05/12/09
Quentin, o modernizador paulistano
A gastronomia é uma disciplina sem memória sistematizada. Não raro falo com chefs das novas gerações que não sabem quem é Quentin Greenen de Saint Maur. Nem ouviram falar do seu revolucionário restaurante L'Arnaque, que imperou durante anos na rua Oscar Freire.
Mas estou certo de que ele foi tão ou mais importante do que o Laurent e o Claude Troisgros na definição da nova cena gastronômica paulistana dos anos 1980. Claude e Laurent surgiram no Rio, ancorados na hotelaria turística carioca; Quentin, que é belga, veio diretamente para São Paulo. A nouvelle cuisine chegou à cidade por suas mãos. Até então, os restaurantes franceses paulistanos eram muito caretas. Caros e caretas.

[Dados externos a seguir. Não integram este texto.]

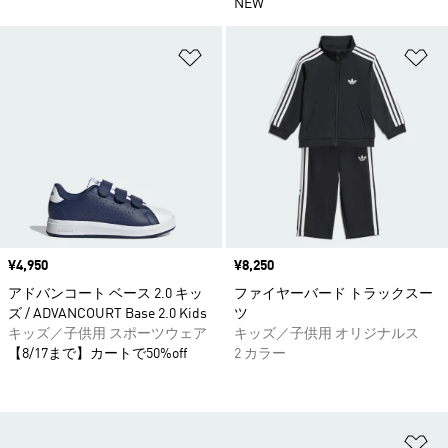
NEW
ほしいものリストに追加
ほ
価格
¥4,950
価格
¥8,250
アドバンコート ベース 2.0 キッ
ファイヤーバード トラックスー
ズ / ADVANCOURT Base 2.0 Kids
ツ
キッズ／子供用 スポーツウェア
キッズ／子供用 オリジナルス
【8/17まで】カートで50%off
2 カラー
ほ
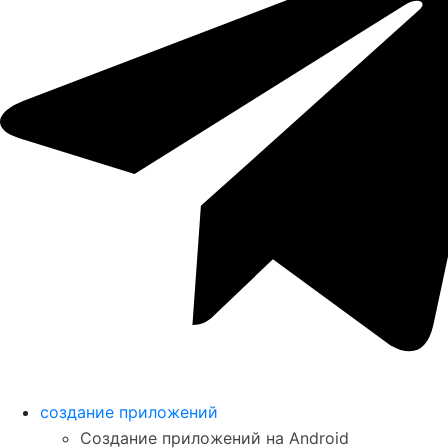
создание приложений
Создание приложений на Android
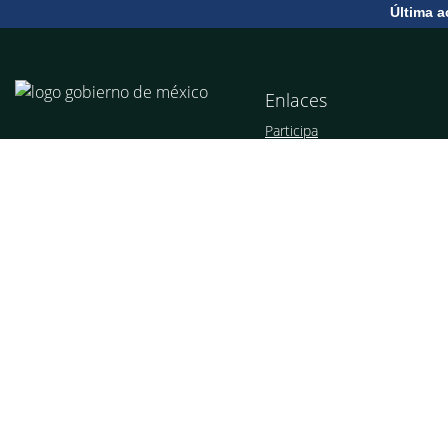
Última a
Enlaces
Participa
Publicaciones Oficiales
Marco Jurídico
Plataforma Nacional de
Transparencia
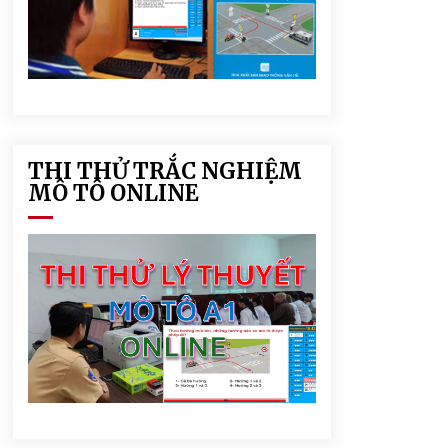
THI THỬ TRẮC NGHIỆM
MÔ TÔ ONLINE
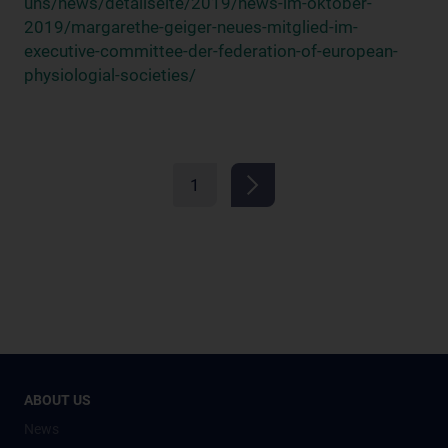
uns/news/detailseite/2019/news-im-oktober-
2019/margarethe-geiger-neues-mitglied-im-
executive-committee-der-federation-of-european-
physiologial-societies/
1
ABOUT US
News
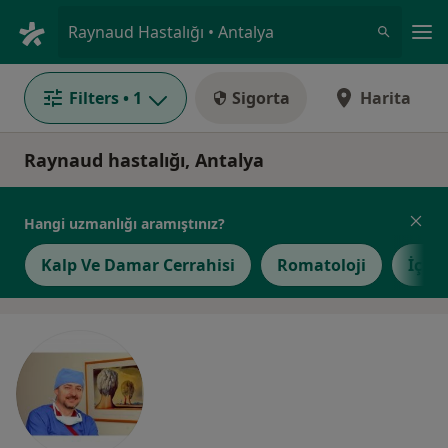
An
Raynaud Hastalığı • Antalya
Filters
• 1
Sigorta
Harita
Raynaud hastalığı, Antalya
Hangi uzmanlığı aramıştınız?
Kalp Ve Damar Cerrahisi
Romatoloji
İç Ha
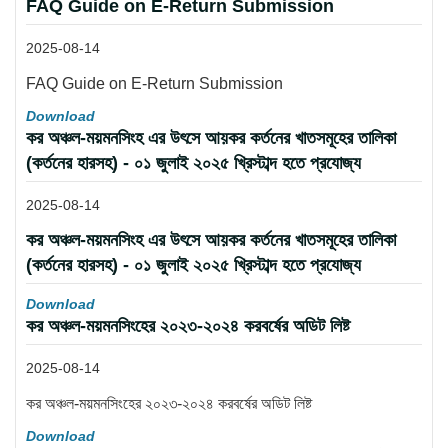
FAQ Guide on E-Return Submission
2025-08-14
FAQ Guide on E-Return Submission
Download
কর অঞ্চল-ময়মনসিংহ এর উৎসে আয়কর কর্তনের খাতসমূহের তালিকা
(কর্তনের হারসহ) - ০১ জুলাই ২০২৫ খ্রিস্টাব্দ হতে প্রযোজ্য
2025-08-14
কর অঞ্চল-ময়মনসিংহ এর উৎসে আয়কর কর্তনের খাতসমূহের তালিকা
(কর্তনের হারসহ) - ০১ জুলাই ২০২৫ খ্রিস্টাব্দ হতে প্রযোজ্য
Download
কর অঞ্চল-ময়মনসিংহের ২০২৩-২০২৪ করবর্ষের অডিট লিষ্ট
2025-08-14
কর অঞ্চল-ময়মনসিংহের ২০২৩-২০২৪ করবর্ষের অডিট লিষ্ট
Download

O L´Arnaque, assim como o Danton, eram os únicos “franceses” que fugiam ao modelão convencional. O que os particularizava era a inovação, aberta pela nouvelle cuisine e contrária a uma tradição já bastante desgastada que ainda pagava o preço da dificuldade de se obter bons produtos importados.
Quentin mergulhou nos produtos nacionais – como era do feitio dos franceses renovados – e, em relação aos produtos clássicos da culinária francesa, tratou de incentivar a sua produção por aqui. Ele sempre me falava com entusiasmo de produtores que começavam a experimentar o cultivo de cogumelos, de endívia, e a produção de foie gras.
Do seu restaurante, muitos pratos ficaram na memória dos freqüentadores. Tinha um excelente confit de canard. E uma sobremesa que era o desejo recôndito de todo gourmet: uma simples sopa de morango com sorvete de baunilha e zests de casca de limão ou laranja.
Quando o L´Arnaque fechou, Quentin saiu de cena porque se mudou para Brasília, onde é consultor de gastronomia.
Ele impactou a literatura culinária em 2002, com o livro Muito Prazer, Brasil – Variações Contemporâneas da Cozinha Regional Brasileira onde registra seus experimentos com ingredientes brasileiros em 60 receitas. Resenhei este livro na Trópico e depois inclui no Estrelas no céu da boca (2006), estabelecendo o paralelo com o esforço de inovação que se encontra no livro do Atala, Por uma gastronomia brasileira.
O livro do Quentin anda esgotado, o que é uma pena. Os estudantes de gastronomia deviam procurar nos sebos ou fazer cópias, pois é um exemplo impecável de como se pode ser moderno, criativo, sem perder as raízes nas referencias populares. Ao contrário da moda atual de pratos rebarbativos, às vezes com quatro ou cinco ingredientes, Quentin foi econômico e essencial nas suas receitas.
Em 2005 ele coordenou a ação de alguns chefs de Brasília no evento Mercado Floresta na Oca do Ibirapuera. De lá para cá, seu compromisso com a biodiversidade e a sustentabilidade são claros e inequívocos em tudo o que faz.
Por que estou escrevendo tudo isso? Porque o Quentin vem ai, para participar do Entre Estantes & Panelas de dezembro e estará na Livraria Cultura no dia 07, a partir das 18 horas. Não se deve perder o bate-papo com ele.